» CHECK YOUR UNDERSTANDING:
[1] In the piece on Alan Lee's illustrated edition of The Lord of the Rings, how many illustrations does the original edition contain?
[2] Resume the piece on Alan Lee's illustrated edition of The Lord of the Rings after its last line.

» EXTRACT:

◇ ◇ ◇ ◇

Today marks a special occasion: it's now been 30 years since Alan Lee's illustrated edition of The Lord of the Rings first appeared. It proved so popular when it first appeared, that according to the documentary J.R.R. Tolkien: A Video Portrait, it sold out within minutes of hitting the bookshelves.
Often called 'the centenary edition' (due mostly to when it came out, though there are other Tolkien books that feature the centenary emblem published around this time, so 'centenary edition' isn't limited to The Lord of the Rings in this sense) it has been a favourite among Tolkien fans since it first appeared. Also, to movie-goers, many of his illustrations may look familiar; as he was a conceptual artist (along with John Howe) for the Peter Jackson films.
The original edition is an over-sized hardback, featuring a total of 50 illustrations. Since 1991, it has been published a few times in various formats. All editions illustrated by Lee contain the same images. I'll list all the ones by HarperCollins (taking other publishers into account would be a lengthy process). Not their ISBNs, just the various editions:
- The original 1991 single-volume hardback (oversized)
- A slipcased collector's edition of the single-volume edition, signed and numbered (oversized)
- The 1992 three-volume hardback boxed set (oversized)
- A slipcased collector's edition of the three-volume edition, signed and numbered (oversized)

◇ ◇ ◇ ◇

[Stored data]
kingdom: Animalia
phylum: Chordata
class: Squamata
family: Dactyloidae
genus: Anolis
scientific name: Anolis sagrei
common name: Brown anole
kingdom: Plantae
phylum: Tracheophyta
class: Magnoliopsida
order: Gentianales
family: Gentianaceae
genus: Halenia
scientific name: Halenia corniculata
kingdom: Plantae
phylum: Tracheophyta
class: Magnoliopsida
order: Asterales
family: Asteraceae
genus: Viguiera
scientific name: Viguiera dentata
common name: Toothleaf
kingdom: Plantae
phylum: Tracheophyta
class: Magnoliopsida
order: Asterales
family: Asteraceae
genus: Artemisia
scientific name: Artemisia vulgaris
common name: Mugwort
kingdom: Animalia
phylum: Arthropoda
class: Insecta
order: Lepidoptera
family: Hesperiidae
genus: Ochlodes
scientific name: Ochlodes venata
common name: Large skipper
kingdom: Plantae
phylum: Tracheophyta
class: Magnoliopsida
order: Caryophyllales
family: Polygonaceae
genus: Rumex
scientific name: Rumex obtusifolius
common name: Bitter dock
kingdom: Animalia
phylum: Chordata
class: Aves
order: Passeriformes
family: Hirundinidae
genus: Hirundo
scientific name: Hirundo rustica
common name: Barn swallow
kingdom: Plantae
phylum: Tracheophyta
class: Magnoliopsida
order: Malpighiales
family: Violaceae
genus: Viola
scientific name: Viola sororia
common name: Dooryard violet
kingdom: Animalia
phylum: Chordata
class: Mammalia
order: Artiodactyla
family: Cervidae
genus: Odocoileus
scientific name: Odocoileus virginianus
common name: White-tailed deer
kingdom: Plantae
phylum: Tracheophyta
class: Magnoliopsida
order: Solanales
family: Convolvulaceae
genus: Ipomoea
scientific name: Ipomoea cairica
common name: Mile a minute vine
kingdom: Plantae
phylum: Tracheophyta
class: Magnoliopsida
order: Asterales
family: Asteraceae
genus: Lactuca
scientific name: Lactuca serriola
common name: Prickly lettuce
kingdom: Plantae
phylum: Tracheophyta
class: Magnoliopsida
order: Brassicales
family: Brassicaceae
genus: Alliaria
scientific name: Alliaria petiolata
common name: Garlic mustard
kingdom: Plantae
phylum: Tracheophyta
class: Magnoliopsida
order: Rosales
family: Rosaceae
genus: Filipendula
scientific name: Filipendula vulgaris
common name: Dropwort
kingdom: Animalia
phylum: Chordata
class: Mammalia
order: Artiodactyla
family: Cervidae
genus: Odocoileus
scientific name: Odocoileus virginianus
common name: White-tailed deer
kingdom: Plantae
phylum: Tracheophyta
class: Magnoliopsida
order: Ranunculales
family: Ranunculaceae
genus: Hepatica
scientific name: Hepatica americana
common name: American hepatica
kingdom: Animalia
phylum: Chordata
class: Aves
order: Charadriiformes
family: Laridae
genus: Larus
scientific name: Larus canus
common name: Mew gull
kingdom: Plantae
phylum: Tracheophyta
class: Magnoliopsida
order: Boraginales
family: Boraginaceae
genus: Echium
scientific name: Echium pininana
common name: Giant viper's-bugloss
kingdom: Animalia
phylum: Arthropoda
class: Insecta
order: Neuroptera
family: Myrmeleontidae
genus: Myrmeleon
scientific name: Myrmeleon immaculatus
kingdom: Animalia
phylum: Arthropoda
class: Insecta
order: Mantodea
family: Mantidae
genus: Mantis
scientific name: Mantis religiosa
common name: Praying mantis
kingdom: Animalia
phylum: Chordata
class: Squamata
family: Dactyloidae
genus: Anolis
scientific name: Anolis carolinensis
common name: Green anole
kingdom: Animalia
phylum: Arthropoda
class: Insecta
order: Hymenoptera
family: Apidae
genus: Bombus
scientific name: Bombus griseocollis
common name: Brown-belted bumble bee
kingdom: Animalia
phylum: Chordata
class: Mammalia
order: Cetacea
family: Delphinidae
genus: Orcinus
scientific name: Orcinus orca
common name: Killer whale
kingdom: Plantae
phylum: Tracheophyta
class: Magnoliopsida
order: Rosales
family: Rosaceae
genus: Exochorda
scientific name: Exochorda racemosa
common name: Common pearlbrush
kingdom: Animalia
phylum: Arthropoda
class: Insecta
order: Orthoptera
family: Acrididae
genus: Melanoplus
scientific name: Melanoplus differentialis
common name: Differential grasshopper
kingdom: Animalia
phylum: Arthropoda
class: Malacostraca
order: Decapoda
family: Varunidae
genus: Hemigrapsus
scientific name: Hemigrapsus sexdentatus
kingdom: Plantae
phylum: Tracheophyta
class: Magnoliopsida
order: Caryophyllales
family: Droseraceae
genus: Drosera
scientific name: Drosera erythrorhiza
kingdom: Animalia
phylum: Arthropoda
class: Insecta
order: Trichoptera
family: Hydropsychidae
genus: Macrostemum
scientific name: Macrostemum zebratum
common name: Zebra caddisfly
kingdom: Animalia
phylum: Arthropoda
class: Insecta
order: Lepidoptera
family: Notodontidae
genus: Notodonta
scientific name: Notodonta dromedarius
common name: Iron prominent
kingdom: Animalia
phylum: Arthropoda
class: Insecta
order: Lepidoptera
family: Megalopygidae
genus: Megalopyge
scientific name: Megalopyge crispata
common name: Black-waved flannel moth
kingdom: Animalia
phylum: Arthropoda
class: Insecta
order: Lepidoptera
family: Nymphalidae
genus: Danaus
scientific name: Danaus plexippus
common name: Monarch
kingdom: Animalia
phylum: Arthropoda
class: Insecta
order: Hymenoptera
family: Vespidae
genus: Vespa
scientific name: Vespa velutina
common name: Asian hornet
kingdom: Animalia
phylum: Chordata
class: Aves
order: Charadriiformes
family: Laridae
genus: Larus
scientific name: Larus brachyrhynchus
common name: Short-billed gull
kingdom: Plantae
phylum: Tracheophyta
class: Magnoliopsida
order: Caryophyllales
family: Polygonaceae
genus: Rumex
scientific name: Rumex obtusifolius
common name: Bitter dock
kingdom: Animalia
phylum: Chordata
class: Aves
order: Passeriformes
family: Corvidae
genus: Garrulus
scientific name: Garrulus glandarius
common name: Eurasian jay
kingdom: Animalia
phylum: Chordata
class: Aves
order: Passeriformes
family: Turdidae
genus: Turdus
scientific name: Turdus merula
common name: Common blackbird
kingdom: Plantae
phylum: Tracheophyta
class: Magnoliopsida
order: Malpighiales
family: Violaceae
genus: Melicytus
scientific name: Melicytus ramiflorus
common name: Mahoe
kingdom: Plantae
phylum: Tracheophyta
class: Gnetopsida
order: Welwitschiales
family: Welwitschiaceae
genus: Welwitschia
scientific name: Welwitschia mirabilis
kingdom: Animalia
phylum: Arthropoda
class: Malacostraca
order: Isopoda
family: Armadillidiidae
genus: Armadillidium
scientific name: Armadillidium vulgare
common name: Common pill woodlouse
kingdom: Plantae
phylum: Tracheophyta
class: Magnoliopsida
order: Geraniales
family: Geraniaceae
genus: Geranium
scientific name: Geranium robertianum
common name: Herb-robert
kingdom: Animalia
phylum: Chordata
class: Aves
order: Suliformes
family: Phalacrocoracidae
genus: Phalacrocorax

◇ ◇ ◇ ◇

» ANSWERS PROVIDED:
[1] A total of 50 illustrations.

[2]
- The 1996 three-volume paperback boxed set (oversized) (note: there has never been a single-volume illustrated edition in paperback. Likely because it would fall apart by the time you get to the middle; but still!)
- the 2002 three-volume hardback boxed set (oversized)
- the 2008 three-volume paperback boxed set (The Hobbit is also included in the box, bringing it to 4 books in total. I say three to identify that The Lord of the Rings is presented in three volumes) (regular Tolkien paperback size)
- the 2014 single-volume slipcased edition (in celebration of the 60th anniversary of The Fellowship of the Ring, and sometimes referred to as '60th Anniversary Edition') (oversized)
- the 2020 three-volume hardback boxed set (The Hobbit is also included in the box, bringing it to 4 books in total. I say three to identify that The Lord of the Rings is presented in three volumes) (regular Tolkien hardback size)
Any and all of those are highly recommended, depending on your tastes. Special mention goes to the two most recent editions: the 2014 single-volume slipcased edition, and the 2020 boxed set. Not only because that they are currently in print; though they are quite well-designed and lovely, and most definitely readable. (You'd need to read any single-volume illustrated edition at a table or desk, though!)
I can recommend any Alan Lee illustrated edition above without hesitation. He has also illustrated other Tolkien books, such as The Hobbit, Unfinished Tales (with Ted Nasmith and John Howe), The Children of Hurin, Beren and Luthien, The Fall of Gondolin and Tales From the Perilous Realm. Outside of Tolkien, his notable work includes Faeries, Black Ships Before Troy, and The Wanderings of Odysseus. He has also illustrated the Folio Society's edition of The Wanderer (which is likely sold out by now, as it was a limited edition when it was published.) If Alan is finished illustrating Tolkien, then he has given us 30 years of amazing artwork, presented wonderfully in various editions by HarperCollins.